UF researchers recruited 42 healthy men and women on the basis of their hair color and skin type. Twelve men and nine women were categorized as nonredheads, and an equal number were redheads. Study participants were asked to rate the severity of their pain on a scale of 0 to 100 after receiving brief, repeated impulses of heat on their forearms before and after receiving an injection of pentazocine, marketed in the United States under the trade name Talwin. They also rated the intensity and unpleasantness of their pain on a scale of 0 to 20 at 60-second intervals while a blood pressure cuff was tightened around their left arm for up to 15 minutes.
Researchers discovered that redheaded women who carried two versions of the Mc1r gene experienced much greater pain relief from the drug compared with all other test subjects.
Currently, doctors select the drugs they prescribe and their dosages on the basis of a patient’s weight and medical problem. This approach does not take into account various other factors that may influence a patient’s response to a drug, Mogil said.
“Our study indicates pharmacogenetics – or the way genes affect drug response – can provide prediction of drug response in patients given the status of a relevant gene,” Mogil said. “This means, in the future, we may be able to look at a person’s genetic characteristics to prescribe drugs that work best for that individual patient and at doses most appropriate.”
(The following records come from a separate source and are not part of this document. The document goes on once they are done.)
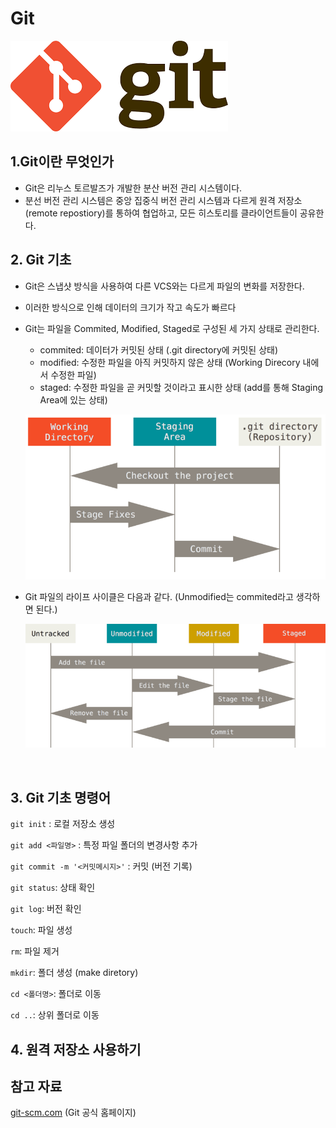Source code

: # Git



![git](./git.png)





## 1.Git이란 무엇인가



- Git은 리누스 토르발즈가 개발한 분산 버전 관리 시스템이다.
- 분선 버전 관리 시스템은 중앙 집중식 버전 관리 시스템과 다르게 원격 저장소(remote repostiory)를 통하여 협업하고, 모든 히스토리를 클라이언트들이 공유한다.



## 2. Git 기초



- Git은 스냅샷 방식을 사용하여 다른 VCS와는 다르게 파일의 변화를 저장한다.

- 이러한 방식으로 인해 데이터의 크기가 작고 속도가 빠르다

- Git는 파일을 Commited, Modified, Staged로 구성된 세 가지 상태로 관리한다.
  - commited: 데이터가 커밋된 상태 (.git directory에 커밋된 상태)
  - modified:  수정한 파일을 아직 커밋하지 않은 상태 (Working Direcory 내에서 수정한 파일)
  - staged: 수정한 파일을 곧 커밋할 것이라고 표시한 상태 (add를 통해 Staging Area에 있는 상태)
  
  ![areas](./areas.png)



- Git 파일의 라이프 사이클은 다음과 같다. (Unmodified는 commited라고 생각하면 된다.)

  

  ![life](./life.png)

  

​	

## 3. Git 기초 명령어



`git init` : 로컬 저장소 생성

`git add <파일명>` : 특정 파일 폴더의 변경사항 추가

`git commit -m '<커밋메시지>'` : 커밋 (버전 기록)

`git status`: 상태 확인

`git log`: 버전 확인

`touch`: 파일 생성

`rm`: 파일 제거

`mkdir`: 폴더 생성 (make diretory)

`cd <폴더명>`: 폴더로 이동

`cd ..`: 상위 폴더로 이동



##  4. 원격 저장소 사용하기







## 참고 자료



[git-scm.com](https://git-scm.com/book/ko/v2/%EC%8B%9C%EC%9E%91%ED%95%98%EA%B8%B0-Git-%EA%B8%B0%EC%B4%88) (Git 공식 홈페이지)
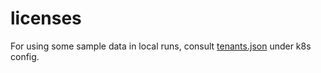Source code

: # licenses

For using some sample data in local runs, consult [tenants.json](external-scaler/k8s/licenses/sample_data/tenants.json) under k8s config.

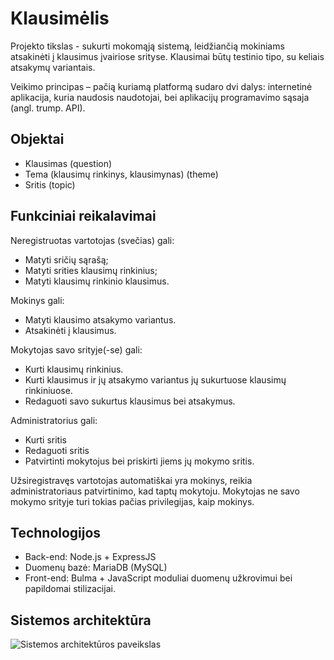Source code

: # Klausimėlis

Projekto tikslas - sukurti mokomąją sistemą, leidžiančią mokiniams atsakinėti į klausimus įvairiose srityse.
Klausimai būtų testinio tipo, su keliais atsakymų variantais.

Veikimo principas – pačią kuriamą platformą sudaro dvi dalys: internetinė aplikacija, kuria naudosis naudotojai, bei aplikacijų programavimo sąsaja (angl. trump. API).

## Objektai

- Klausimas (question)
- Tema (klausimų rinkinys, klausimynas) (theme)
- Sritis (topic)

## Funkciniai reikalavimai

Neregistruotas vartotojas (svečias) gali:

- Matyti sričių sąrašą;
- Matyti srities klausimų rinkinius;
- Matyti klausimų rinkinio klausimus.

Mokinys gali:

- Matyti klausimo atsakymo variantus.
- Atsakinėti į klausimus.

Mokytojas savo srityje(-se) gali:

- Kurti klausimų rinkinius.
- Kurti klausimus ir jų atsakymo variantus jų sukurtuose klausimų rinkiniuose.
- Redaguoti savo sukurtus klausimus bei atsakymus.

Administratorius gali:

- Kurti sritis
- Redaguoti sritis
- Patvirtinti mokytojus bei priskirti jiems jų mokymo sritis.

Užsiregistravęs vartotojas automatiškai yra mokinys, reikia administratoriaus patvirtinimo, kad taptų mokytoju.
Mokytojas ne savo mokymo srityje turi tokias pačias privilegijas, kaip mokinys.

## Technologijos

- Back-end: Node.js + ExpressJS
- Duomenų bazė: MariaDB (MySQL)
- Front-end: Bulma + JavaScript moduliai duomenų užkrovimui bei papildomai stilizacijai.

## Sistemos architektūra

![Sistemos architektūros paveikslas](https://i.imgur.com/riNftod.png)
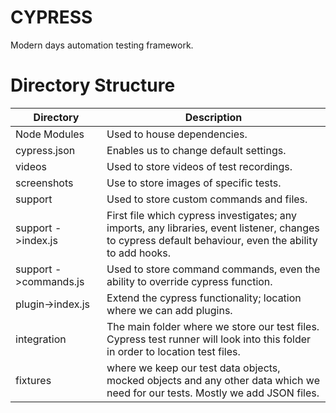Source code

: # CYPRESS
Modern days automation testing framework.

# Directory Structure

 | Directory             | Description                                                                                                                                             |
|-----------------------|---------------------------------------------------------------------------------------------------------------------------------------------------------|
| Node Modules          | Used to house dependencies.                                                                                                                             |
| cypress.json          | Enables us to change default settings.                                                                                                                  |
| videos                | Used to store videos of test recordings.                                                                                                                |
| screenshots           | Use to store images of specific tests.                                                                                                                  |
| support               | Used to store custom commands and files.                                                                                                                |
| support ->index.js    | First file which cypress investigates; any imports, any libraries, event listener, changes to cypress default behaviour, even the ability to add hooks. |
| support ->commands.js | Used to store command commands, even the ability to override cypress function.                                                                          |
| plugin->index.js      | Extend the cypress functionality; location where we can add plugins.                                                                                    |
| integration           | The main folder where we store our test files. Cypress test runner will look into this folder in order to location test files.                          |
| fixtures              | where we keep our test data objects, mocked objects and any other data which we need for our tests. Mostly we add JSON files.                           |
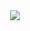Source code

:<center>
    <picture>
        <source media="(prefers-color-scheme: dark)"           srcset="https://gist.githubusercontent.com/KysawaJR/59b01a2f8e80988330a8a6f7aee5c162/raw/82ae698305b4d04be28a4f50ef384bcc50792706/readme-black.svg">
        <source media="(prefers-color-scheme: light)" srcset="https://gist.githubusercontent.com/KysawaJR/9f6cd21c0caee003a704e308fb9bc1bb/raw/05fb27890e6b74f61149af2c2e53b70619a6f9de/readme-white.svg">
        <img src="https://gist.githubusercontent.com/KysawaJR/9f6cd21c0caee003a704e308fb9bc1bb/raw/05fb27890e6b74f61149af2c2e53b70619a6f9de/readme-white.svg">
    </picture>
</center>
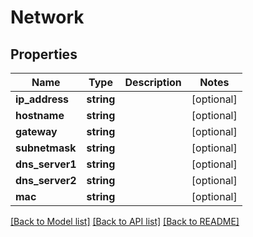 # Network

## Properties
Name | Type | Description | Notes
------------ | ------------- | ------------- | -------------
**ip_address** | **string** |  | [optional] 
**hostname** | **string** |  | [optional] 
**gateway** | **string** |  | [optional] 
**subnetmask** | **string** |  | [optional] 
**dns_server1** | **string** |  | [optional] 
**dns_server2** | **string** |  | [optional] 
**mac** | **string** |  | [optional] 

[[Back to Model list]](../../README.md#documentation-for-models) [[Back to API list]](../../README.md#documentation-for-api-endpoints) [[Back to README]](../../README.md)


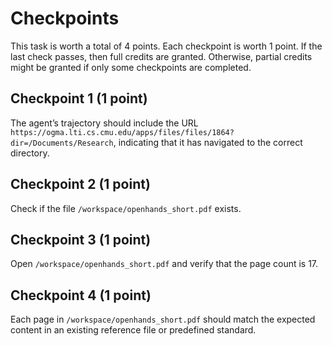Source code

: # Checkpoints

This task is worth a total of 4 points. Each checkpoint is worth 1 point. If the last check passes, then full credits are
granted. Otherwise, partial credits might be granted if only some checkpoints are
completed.

## Checkpoint 1 (1 point)
The agent’s trajectory should include the URL `https://ogma.lti.cs.cmu.edu/apps/files/files/1864?dir=/Documents/Research`, indicating that it has navigated to the correct directory.

## Checkpoint 2 (1 point)
Check if the file `/workspace/openhands_short.pdf` exists.

## Checkpoint 3 (1 point)
Open `/workspace/openhands_short.pdf` and verify that the page count is 17.

## Checkpoint 4 (1 point)
Each page in `/workspace/openhands_short.pdf` should match the expected content in an existing reference file or predefined standard.
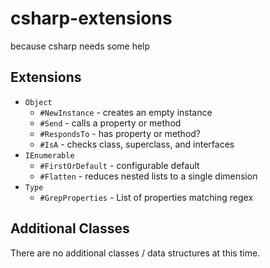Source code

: # csharp-extensions
because csharp needs some help

## Extensions

 - `Object`
   - `#NewInstance` - creates an empty instance
   - `#Send` - calls a property or method
   - `#RespondsTo` - has property or method?
   - `#IsA` - checks class, superclass, and interfaces
 - `IEnumerable`
   - `#FirstOrDefault` - configurable default
   - `#Flatten` - reduces nested lists to a single dimension
 - `Type`
   - `#GrepProperties` - List of properties matching regex

## Additional Classes

There are no additional classes / data structures at this time.
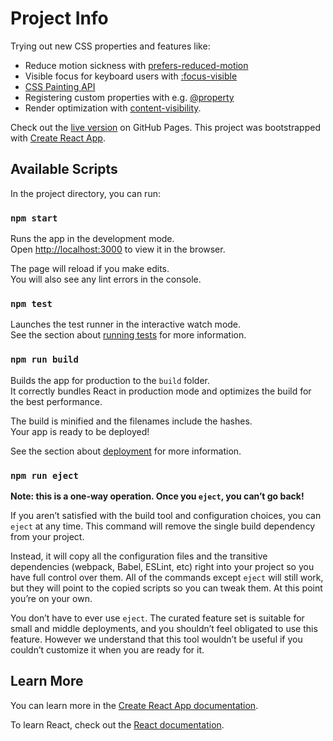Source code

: # Project Info

Trying out new CSS properties and features like:
- Reduce motion sickness with [prefers-reduced-motion](https://developer.mozilla.org/en-US/docs/Web/CSS/@media/prefers-reduced-motion)
- Visible focus for keyboard users with [:focus-visible](https://developer.mozilla.org/en-US/docs/Web/CSS/:focus-visible)
- [CSS Painting API](https://developer.mozilla.org/en-US/docs/Web/API/CSS_Painting_API)
- Registering custom properties with e.g. [@property](https://developer.mozilla.org/en-US/docs/Web/CSS/@property)
- Render optimization with [content-visibility](https://developer.mozilla.org/en-US/docs/Web/CSS/content-visibility).

Check out the [live version](https://alexlehner86.github.io/fancy-css-playground/#/) on GitHub Pages. This project was bootstrapped with [Create React App](https://github.com/facebook/create-react-app).

## Available Scripts

In the project directory, you can run:

### `npm start`

Runs the app in the development mode.\
Open [http://localhost:3000](http://localhost:3000) to view it in the browser.

The page will reload if you make edits.\
You will also see any lint errors in the console.

### `npm test`

Launches the test runner in the interactive watch mode.\
See the section about [running tests](https://facebook.github.io/create-react-app/docs/running-tests) for more information.

### `npm run build`

Builds the app for production to the `build` folder.\
It correctly bundles React in production mode and optimizes the build for the best performance.

The build is minified and the filenames include the hashes.\
Your app is ready to be deployed!

See the section about [deployment](https://facebook.github.io/create-react-app/docs/deployment) for more information.

### `npm run eject`

**Note: this is a one-way operation. Once you `eject`, you can’t go back!**

If you aren’t satisfied with the build tool and configuration choices, you can `eject` at any time. This command will remove the single build dependency from your project.

Instead, it will copy all the configuration files and the transitive dependencies (webpack, Babel, ESLint, etc) right into your project so you have full control over them. All of the commands except `eject` will still work, but they will point to the copied scripts so you can tweak them. At this point you’re on your own.

You don’t have to ever use `eject`. The curated feature set is suitable for small and middle deployments, and you shouldn’t feel obligated to use this feature. However we understand that this tool wouldn’t be useful if you couldn’t customize it when you are ready for it.

## Learn More

You can learn more in the [Create React App documentation](https://facebook.github.io/create-react-app/docs/getting-started).

To learn React, check out the [React documentation](https://reactjs.org/).
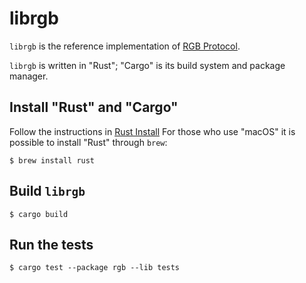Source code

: # librgb
`librgb` is the reference implementation of [RGB Protocol](https://github.com/rgb-org/spec).

`librgb` is written in "Rust"; "Cargo" is its build system and package manager.

## Install "Rust" and "Cargo"

Follow the instructions in [Rust Install](https://www.rust-lang.org/en-US/install.html)
For those who use "macOS" it is possible to install "Rust" through `brew`:

`$ brew install rust`

## Build `librgb`

`$ cargo build`

## Run the tests

`$ cargo test --package rgb --lib tests`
Study researchers already are examining the sex-specific effects of a more commonly used group of morphine-like drugs called mu-opioids on redheaded mice. Morphine-like drugs are the type most commonly used to treat severe pain.
“We have preliminary evidence in mice that the Mc1r gene is relevant, in a sex-specific way, to morphine,” Mogil said.
Human studies are under way to further explore the relationship between the Mc1r gene and sex differences in drug responses.
“The ultimate goal would be to do a blood test on somebody, look at their genetic makeup as well as other chemical, biological and physical characteristics, plug all that information into a computer, and the computer would print out a sheet that says, ‘Okay, this drug, at this dose, is going to provide this patient the best relief from pain’,” Fillingim said.